Answer 1 · 2023-07-10T14:57:27.000Z

Also, please let me know if you plan to release your experiments' numerical results. The results in the paper are only presented in the bar graph format. It would be really helpful for users who want to compare their results with the previous work.

Answer 2 · 2023-07-11T12:00:31.000Z

The reason why results were not reproduces is that I missed +dataset.variant=6 in the command.
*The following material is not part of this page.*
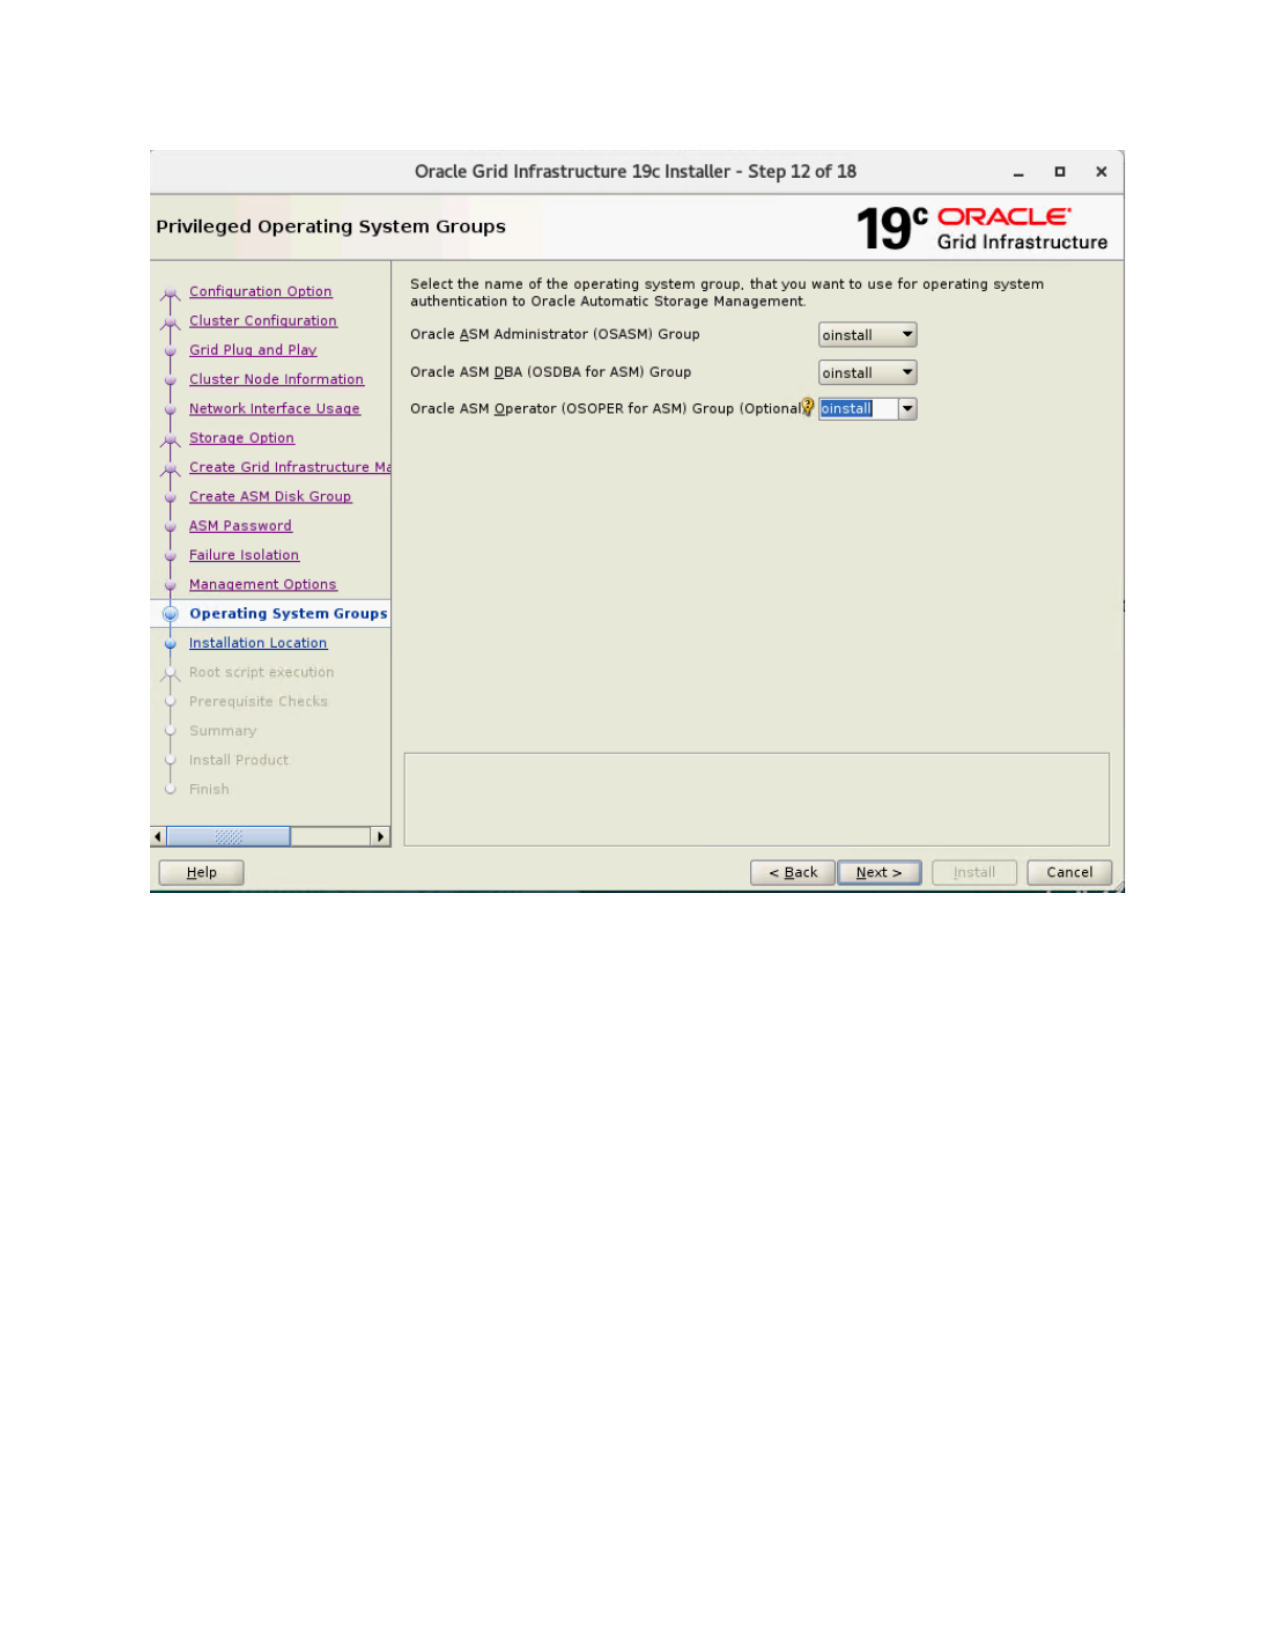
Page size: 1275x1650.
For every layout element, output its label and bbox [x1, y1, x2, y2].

picture [150, 150, 1125, 893]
Anyway, thank again for sharing the valuable codes!

Answer 3 · 2023-07-13T08:03:00.000Z

Hi, thanks for the kind words!

Exactly, you have been training on CLEVR10 using only 7 slots, which is the default for CLEVR6. You found the right fix – alternatively, you could keep CLEVR10 but change the number of slots to 11.